Piuttosto, le competenze precoci fanno supporre che vi siano in noi dei meccanismi di apprendimento specifici per l’ambito di conoscenza morale o sociale. E che questi meccanismi siano in noi presenti grazie alla funzione adattiva che ha svolto, durante la lunga storia della nostra specie, il possedere una buona comprensione delle dinamiche sociali e morali.
Naturalmente, trovare nei bambini piccoli la capacità di comprendere situazioni connotate moralmente non significa aver trovato in loro la capacità di ragionare in maniera consapevole e critica sugli aspetti morali dell’esistenza (molti di loro ancora non parlano!) e, nemmeno, aver trovato in loro una visione normativa del mondo. Per lo sviluppo di queste ultime capacità è necessario aspettare come minimo qualche anno. Tuttavia, le basi ci sono e sono anche piuttosto solide.

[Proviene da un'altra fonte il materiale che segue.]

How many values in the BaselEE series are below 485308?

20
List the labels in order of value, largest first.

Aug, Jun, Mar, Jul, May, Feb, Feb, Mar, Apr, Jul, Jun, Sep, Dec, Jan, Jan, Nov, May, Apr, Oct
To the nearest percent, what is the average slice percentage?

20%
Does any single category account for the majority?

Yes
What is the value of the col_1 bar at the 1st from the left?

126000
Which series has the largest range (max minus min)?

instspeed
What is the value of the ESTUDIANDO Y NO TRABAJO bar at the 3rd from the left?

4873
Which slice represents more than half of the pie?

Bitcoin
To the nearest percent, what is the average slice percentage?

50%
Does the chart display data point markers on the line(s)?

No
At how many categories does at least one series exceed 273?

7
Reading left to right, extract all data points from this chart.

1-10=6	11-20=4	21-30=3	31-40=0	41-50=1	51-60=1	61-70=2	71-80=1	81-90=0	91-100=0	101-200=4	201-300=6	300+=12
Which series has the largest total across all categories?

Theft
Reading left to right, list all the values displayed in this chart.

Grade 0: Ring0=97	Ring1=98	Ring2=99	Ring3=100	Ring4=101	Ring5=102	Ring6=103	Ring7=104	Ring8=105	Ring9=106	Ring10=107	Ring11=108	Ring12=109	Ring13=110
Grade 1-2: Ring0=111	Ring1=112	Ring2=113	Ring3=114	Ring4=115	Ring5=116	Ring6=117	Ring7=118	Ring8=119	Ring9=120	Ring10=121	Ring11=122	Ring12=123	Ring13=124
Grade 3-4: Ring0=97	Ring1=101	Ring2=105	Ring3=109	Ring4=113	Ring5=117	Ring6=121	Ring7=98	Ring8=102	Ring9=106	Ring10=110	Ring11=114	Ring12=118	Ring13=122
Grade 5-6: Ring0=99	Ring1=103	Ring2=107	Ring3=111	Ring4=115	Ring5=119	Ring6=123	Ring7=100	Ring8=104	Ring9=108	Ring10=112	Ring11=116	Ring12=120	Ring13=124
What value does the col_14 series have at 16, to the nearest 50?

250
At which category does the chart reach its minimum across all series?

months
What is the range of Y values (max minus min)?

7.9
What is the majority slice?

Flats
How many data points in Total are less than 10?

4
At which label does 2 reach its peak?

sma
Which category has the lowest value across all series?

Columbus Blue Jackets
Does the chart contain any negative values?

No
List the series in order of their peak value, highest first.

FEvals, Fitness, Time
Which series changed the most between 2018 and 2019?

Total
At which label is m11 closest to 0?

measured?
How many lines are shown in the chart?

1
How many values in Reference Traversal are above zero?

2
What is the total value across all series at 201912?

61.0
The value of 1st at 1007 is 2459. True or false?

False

In che modo gli studi sull’aggressività potrebbero influenzare la formazione dell’individuo e spingerlo all’autoregolazione?
Comprendere un fenomeno è certamente il primo, necessario, passo per aumentare la probabilità di agire con efficacia su di esso. Molte ricerche ormai convergono nel sostenere che a determinare il comportamento non sia semplicemente il pensiero dell’individuo.
Così, non è sufficiente conoscere il bene per agire in conformità con esso. Entrerebbero invece nell’equazione molti altri fattori, tra cui la capacità di autoregolazione dell’individuo e gli aspetti motivazionali, per citarne alcuni.
Comprendere come questi fattori influenzano il comportamento, a seconda delle altre caratteristiche dell’individuo e delle situazioni in cui egli si trova ad agire, è fondamentale per pianificare strategie educative efficaci. Nel libro è presente un capitolo dedicato alla relazione tra pensiero e azione morale che restituisce bene l’idea di quanto sia complessa e ricca di sfaccettature l’interazione fra i due processi.
Questo tipo di studi, potrebbe avere un risvolto anche didattico, in particolare nella scuola primaria?
Nella mia attività di ricerca non mi occupo dei risvolti pratici, ma, sicuramente, posso dire che le ricerche recenti hanno il potenziale di trasformare radicalmente l’immagine che abbiamo della prima infanzia e delle basi su cui si costruiscono le competenze successive. Sapere che un bambino, anche se non parla, ha già una buona capacità di lettura di molte situazioni sociali dovrebbe rendere genitori ed educatori più attenti di quanto già non siano al tipo di modello comportamentale che offrono nella propria quotidianità.